Young Africans didn’t score ‘a’ 4th goal; they scored ‘the’ 4th goal

We also ADMINISTRATOR estates of…? Nope! We aver that providers of the services mentioned on this massive signboard instructed the artist to paint: “We also ADMINISTER estates FOR NON-MUSLIMS (not ‘non-Muslim’)…” Trust signwriters! PHOTO | EMAN EKTOPAN
Bongo’s huge and colourful broadsheet of Thursday, June 19 has a story containing a goof that’s refusing to leave us alone! In his report filed in Mbeya, entitled, ‘Government completes compensation for Tanzam expansion following fatal accident’, the scribbler writes: “On June 7, a truck with a trailer…carrying flour lost control on the slope, colliding with two vehicles, including a PASSENGER bus…” As we’ve pointed out a zillion times here, a bus is a large vehicle for carrying passenger, period! It’s therefore nonsensical to say “passenger bus”.
Page 5 of the same broadsheet has this story, ‘CAG wants Mbarali District Council to diversify revenue beyond rice’. Now, purporting to tell readers what an auditor said, the scribbler reports: “The council’s over-dependence on rice revenue poses a significant risk as any disruption to the crop could severely jeopardize FUNDS for essential projects.”
The “funds” in regard to project implementation actually means the same thing as “money,” while “jeopardize” means “endanger”. You don’t endanger money, do you? Here’s our rewrite, in part: “…any disruption to the crop could severely jeopardize FUNDING for essential projects”.
Bongo’s senior-most broadsheet of Thursday, June 19, has a feature story on Page 17 with the headline, ‘Tanzanians take the lead at Geita Gold Mine’. Then, reporting on what Mr Cyprian Mtweve, GGM official, said, the scribbler writes: “Beyond employment, Mr Mtweve said, Geita Gold Mine (GGM) is “a” cornerstone of economic vitality in Geita Region…”
Hello! GGM is not “a” cornerstone but rather, it’s …THE cornerstone of economic vitality in Geita Region…”
We move on to the broadsheet’s Page 20 where there’s this story: ‘Giants glued in nail biting race’. One of the photos here has a caption that reads: “Young Africans’ right back, celebrates after scoring A FOURTH goal in the…match against Prisons at Sokoine Stadium in Mbeya yesterday…”

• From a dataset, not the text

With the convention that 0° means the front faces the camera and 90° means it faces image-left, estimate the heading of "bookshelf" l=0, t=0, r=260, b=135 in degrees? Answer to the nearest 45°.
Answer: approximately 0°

Hang on! During any particular match, a team can only score ONE fourth goal, which means we should refer to it as THE fourth goal…
Let’s now look at the Saturday, June 21 edition of the huge Nairobi tabloid that commands a sizeable readership in Bongo. In its Page 7, there’s a story entitled ‘Win for widowers in dependency law’. It’s a story about a man, one DKM, who went to court to petition against the Kenyan law which says that, for a man to have access to his departed wife’s estate, he should first prove he was her dependant! He won, thanks to his smart lawyer Shadrack Wambui.
The scribbler writes on the section of the law that denies a widower access to his late wife’s estate: “MR Wambui argued that the section violates Article 24 of the Constitution…”
Mr Wambui? No way! And this is why: Wambui is a female name amongst the Agikuyu—Ngugi wa Thiongo’s tribe. In this particular case, Wambui is Shadrack’s mother. Call him Shadrack wa Wambui. Just like this columnist: when he’s on a visit to his mother’s people, they’ll refer to him as Abdi mwana Mwantum (son of Mwantumu), but this doesn’t mean anyone will proceed and call him Mr Mwantumu!
We’re well informed that the Agikuyu are primarily a matrimonial society, so if you visit our neighbour’s Mount Kenya area, don’t get shocked to hear a man introducing himself to you thus: “I am Francis wa Rose.”
Now, back to Page 3 where there’s a story on a celebrated media man who died recently, entitled, ‘Blamuel Njururi: Fearless journalist who took on Moi’.
Towards the end of this great story, the scribbler writes: “In his HEYDAYS, he was a man who drove a Citroen through Nairobi’s turbulent decades…”
Heydays? Nope; the word—which refers to the time when somebody/something had most power or success; or was most popular—is HEYDAY. That is, irrespective how many days we’ve in mind.
Ah, this treacherous language called English!